Democrats in the House passed legislation aimed at creating a national system in America as far back as 2008, but the effort died in the Senate. The Obama administration attempted to impose a national cap on carbon emissions through executive action by the Environmental Protection Agency, but the Supreme Court blocked the measures as an unlawful expansion of the administrative state. 

When the Washington state bill was passed by the state legislature last year the Democratic governor of the state, Jay Inslee,  was adamant that the program would have a minimal impact on consumers. “This is going to have a minimal impact, if any. Pennies. We are talking about pennies,” he said, according to the Times.

The governor’s Department of Ecology echoed those sentiments in its public assessments of the new law’s impact, suggesting as recently as early this year that it would add between one percent and three percent to the retail price of gasoline. According to the Affordable Fuel Washington lobbying group, however, those assessments have now been scrubbed from the department’s website, and Mr. Inlee’s office is blaming oil companies for the high fuel prices in the state.

A spokeswoman for the governor, Jaime Smith, tells the Sun that gas prices fluctuate for a number of reasons — pipeline maintenance, refinery capacity, and demand among them — and that it is too early to assess the impact of the new law on gas prices. Even at today’s elevated rates, she notes, retail prices are still 60 cents below what they were a year ago.

“No one would be surprised, however, if oil companies experiencing record profits are choosing to pass their compliance costs to customers,” she says. “These companies also expect us to take on the horrific costs of continued reliance on fossil fuels, costs that come in the form of homes destroyed by fire, asthma in children, crops destroyed by drought, and streets wiped out by floods.”
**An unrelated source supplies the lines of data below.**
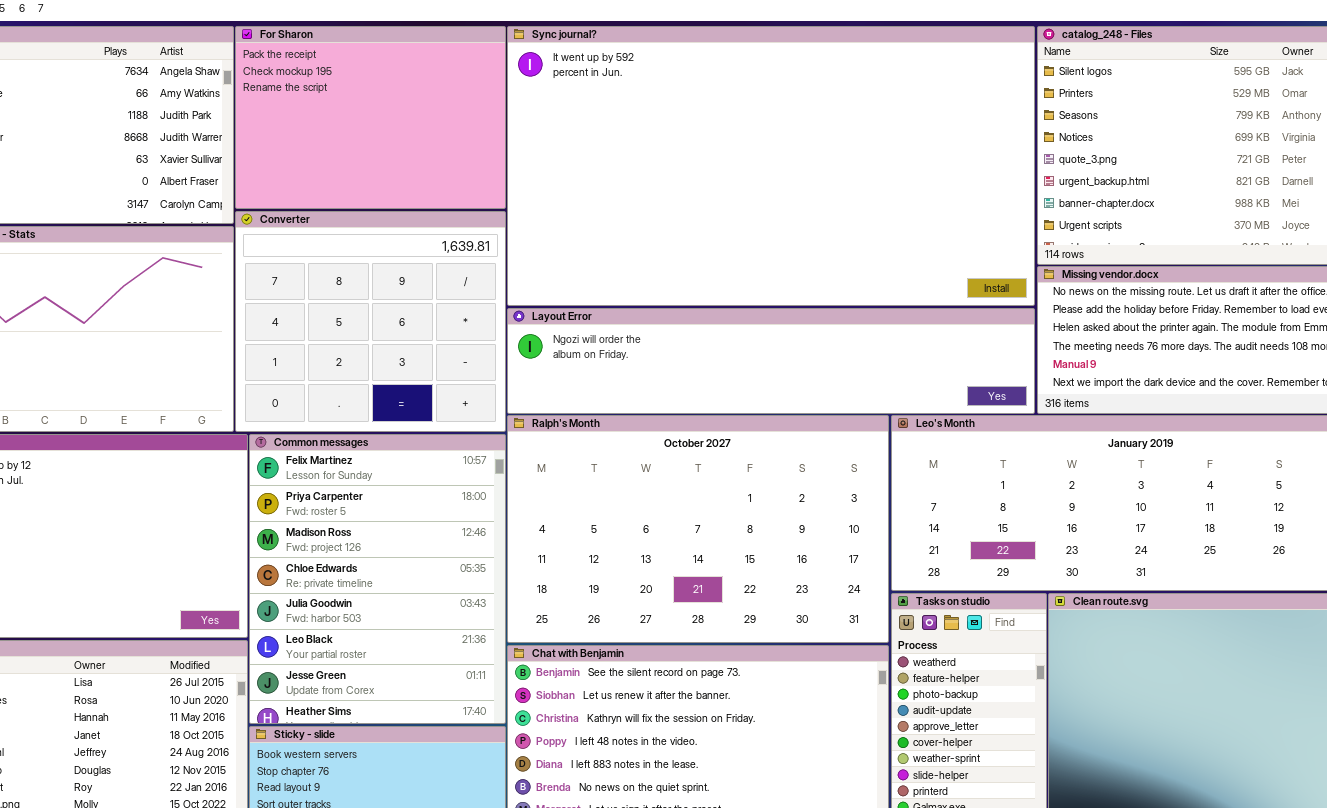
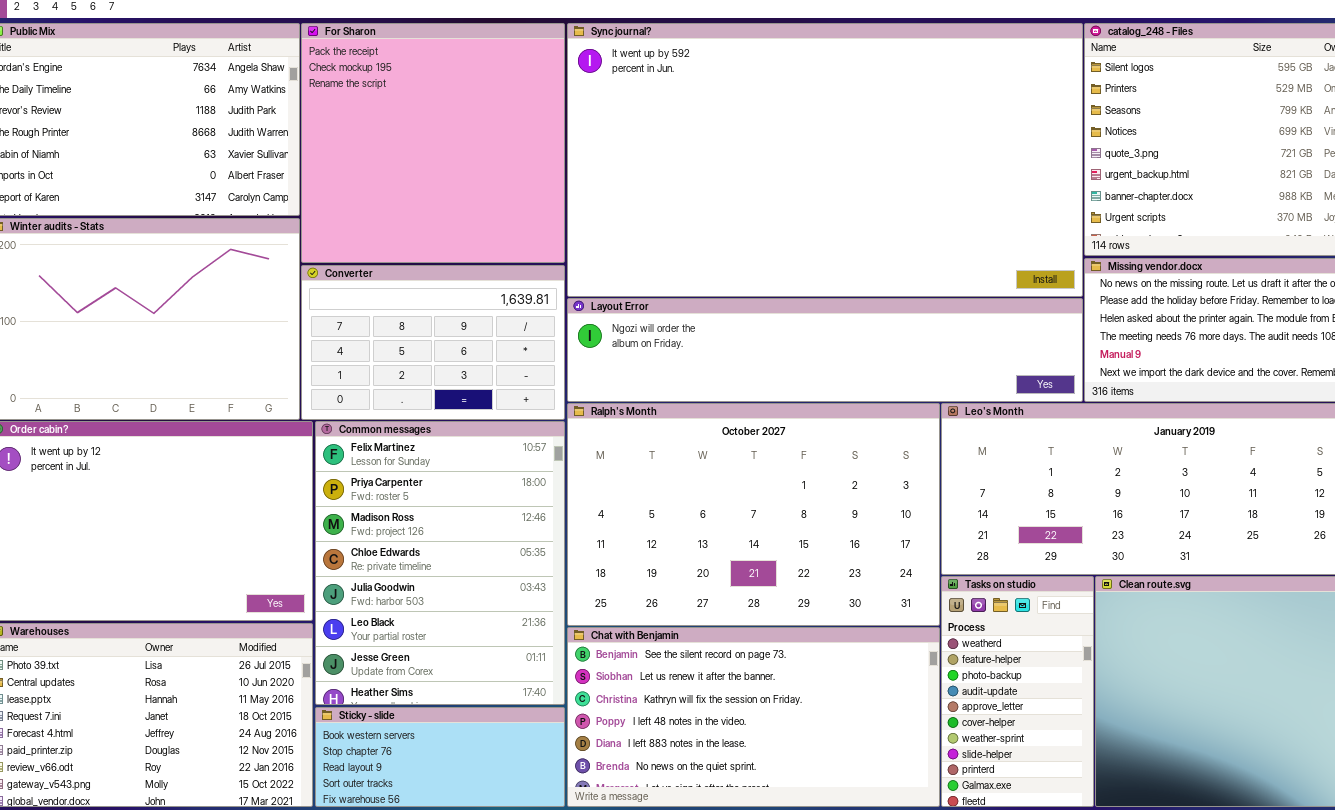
For Sharon: [235,26,506,209] -> [301,23,565,263], resized
Converter: [235,211,506,432] -> [301,265,565,420], resized

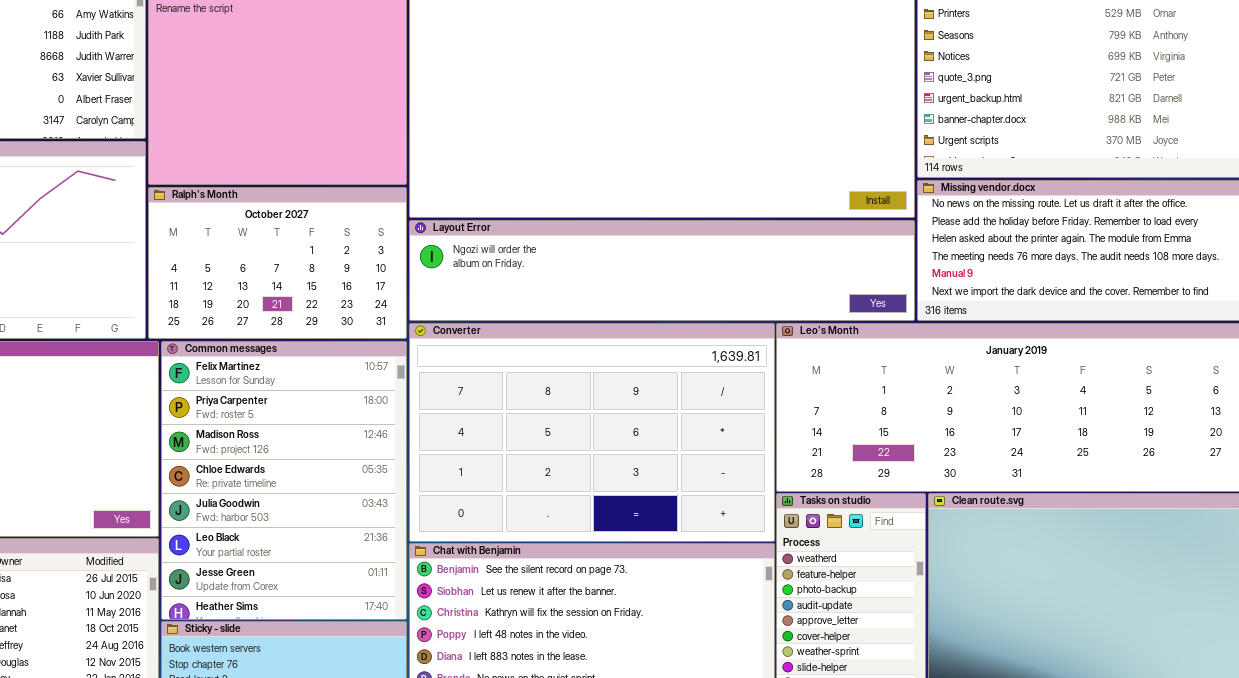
Converter: [301,265,565,420] -> [409,323,775,542], moved, resized
Ralph's Month: [567,403,940,626] -> [148,187,407,339], moved, resized

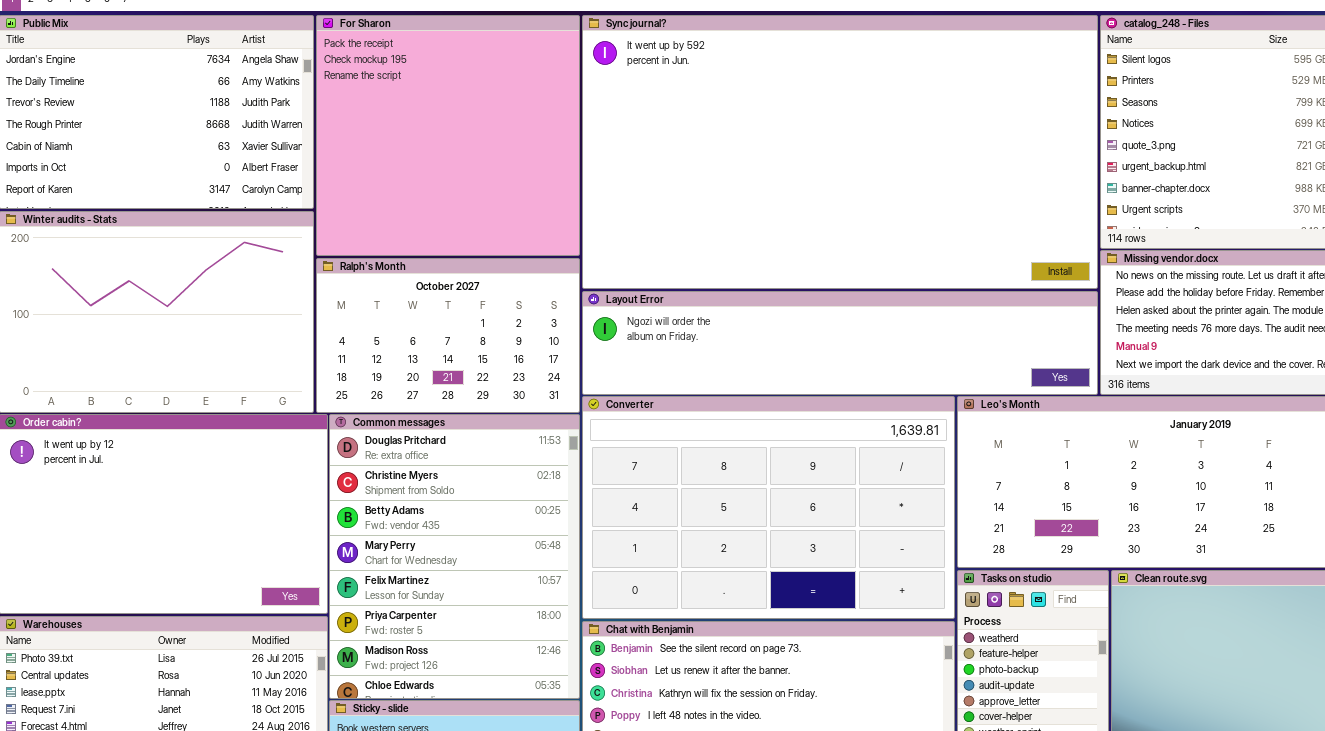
Common messages: [161,341,407,620] -> [329,414,580,699], scrolled up 4 rows

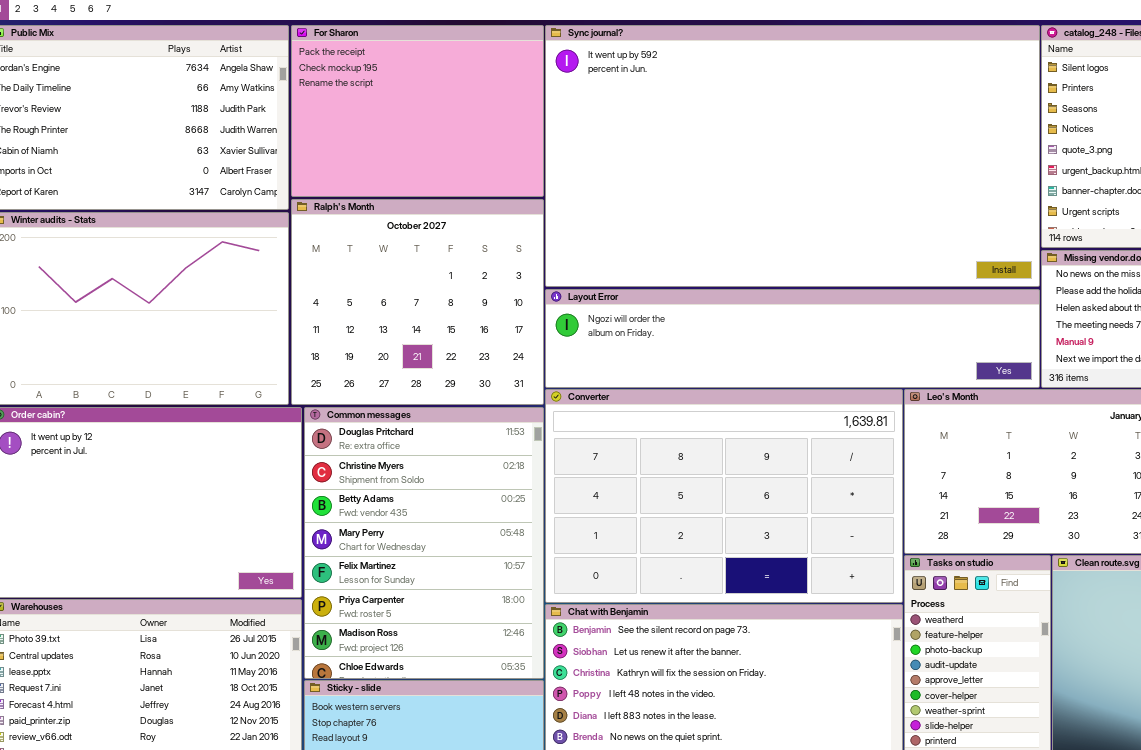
For Sharon: [316,15,580,256] -> [291,25,544,197], resized
Ralph's Month: [316,258,580,413] -> [291,199,544,405], resized

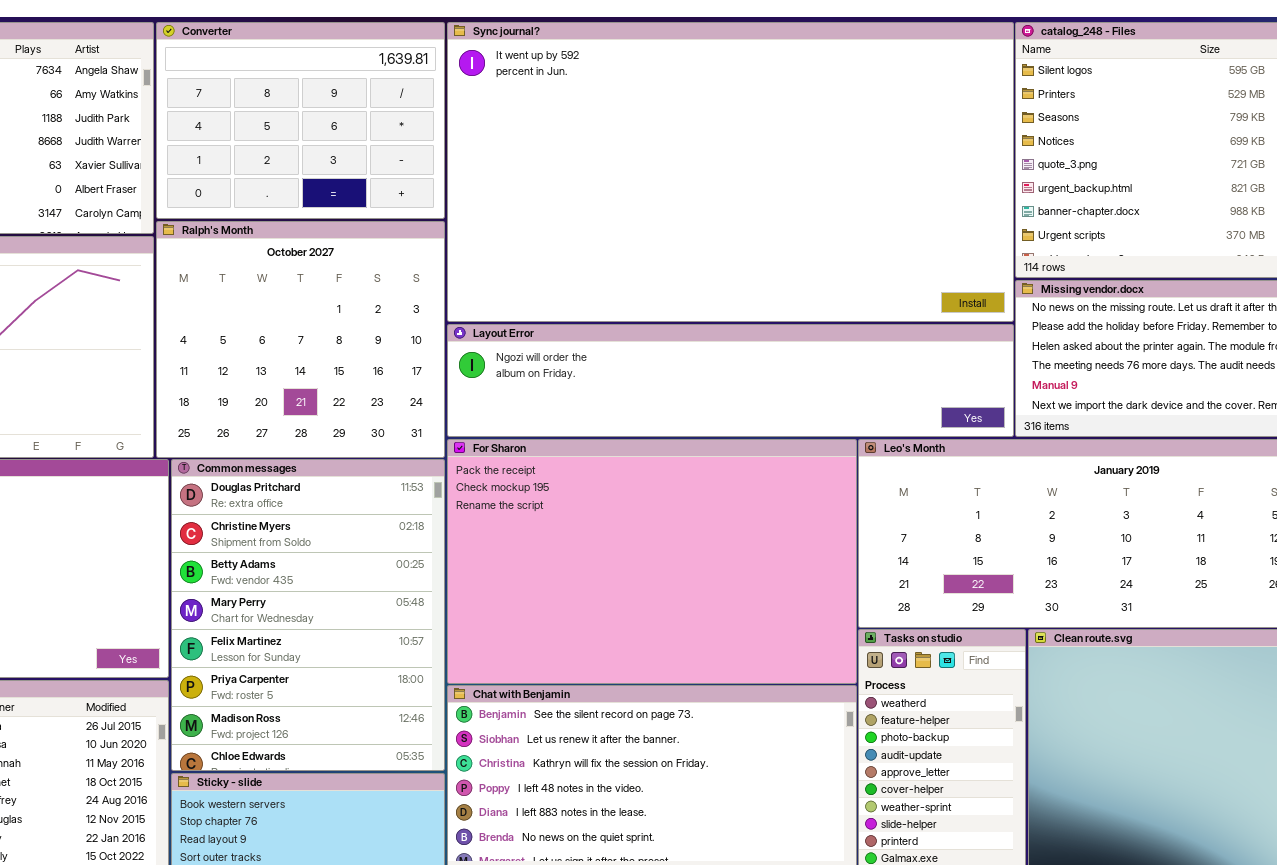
For Sharon: [291,25,544,197] -> [447,439,857,684], moved, resized
Converter: [545,389,903,603] -> [156,22,445,219], moved, resized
The environmental director at the Seattle-based Washington Policy Center think tank, Todd Myers, says the governor’s office is attempting to deflect blame with such claims, however. The external factors cited by the governor have always been there, he notes. The only thing different this year is the new cap-and-trade program.

“Politicians are now looking to blame others for the effects of their own policy, by pointing the finger at oil companies or world markets,” he says. “Apparently they believe that oil companies are only greedy in Washington and not Idaho, Oregon or other states. The impacts of world markets are felt by everyone, not just Washington.”

“I think we should do things to reduce CO2 emissions, but Washington’s policy is needlessly expensive and there are better ways to address climate change without such excessive economic costs,” he says.